- Assignment -
Pictures should not appear in the copy; the records themselves must be written out exactly.

(Saved data entries)
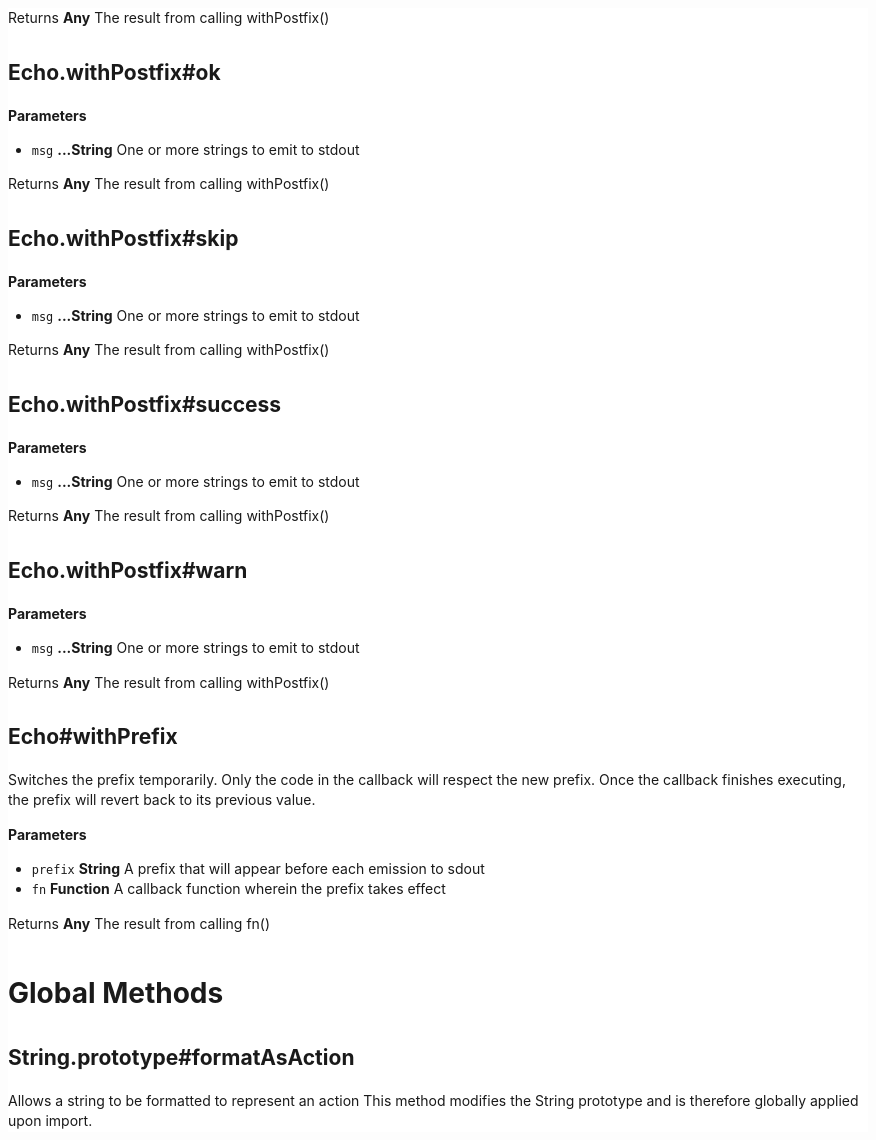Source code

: Returns **Any** The result from calling withPostfix()

## Echo.withPostfix#ok

**Parameters**

-   `msg` **...String** One or more strings to emit to stdout

Returns **Any** The result from calling withPostfix()

## Echo.withPostfix#skip

**Parameters**

-   `msg` **...String** One or more strings to emit to stdout

Returns **Any** The result from calling withPostfix()

## Echo.withPostfix#success

**Parameters**

-   `msg` **...String** One or more strings to emit to stdout

Returns **Any** The result from calling withPostfix()

## Echo.withPostfix#warn

**Parameters**

-   `msg` **...String** One or more strings to emit to stdout

Returns **Any** The result from calling withPostfix()

## Echo#withPrefix

Switches the prefix temporarily. Only the code in the callback will respect
the new prefix. Once the callback finishes executing, the prefix will
revert back to its previous value.

**Parameters**

-   `prefix` **String** A prefix that will appear before each emission to
    sdout
-   `fn` **Function** A callback function wherein the prefix takes effect

Returns **Any** The result from calling fn()

# Global Methods

## String.prototype#formatAsAction

Allows a string to be formatted to represent an action This method modifies
the String prototype and is therefore globally applied upon import.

- Output of the exercise -
Source code

: Returns **Any** The result from calling withPostfix()

## Echo.withPostfix#ok

**Parameters**

-   `msg` **...String** One or more strings to emit to stdout

Returns **Any** The result from calling withPostfix()

## Echo.withPostfix#skip

**Parameters**

-   `msg` **...String** One or more strings to emit to stdout

Returns **Any** The result from calling withPostfix()

## Echo.withPostfix#success

**Parameters**

-   `msg` **...String** One or more strings to emit to stdout

Returns **Any** The result from calling withPostfix()

## Echo.withPostfix#warn

**Parameters**

-   `msg` **...String** One or more strings to emit to stdout

Returns **Any** The result from calling withPostfix()

## Echo#withPrefix

Switches the prefix temporarily. Only the code in the callback will respect
the new prefix. Once the callback finishes executing, the prefix will
revert back to its previous value.

**Parameters**

-   `prefix` **String** A prefix that will appear before each emission to
    sdout
-   `fn` **Function** A callback function wherein the prefix takes effect

Returns **Any** The result from calling fn()

# Global Methods

## String.prototype#formatAsAction

Allows a string to be formatted to represent an action This method modifies
the String prototype and is therefore globally applied upon import.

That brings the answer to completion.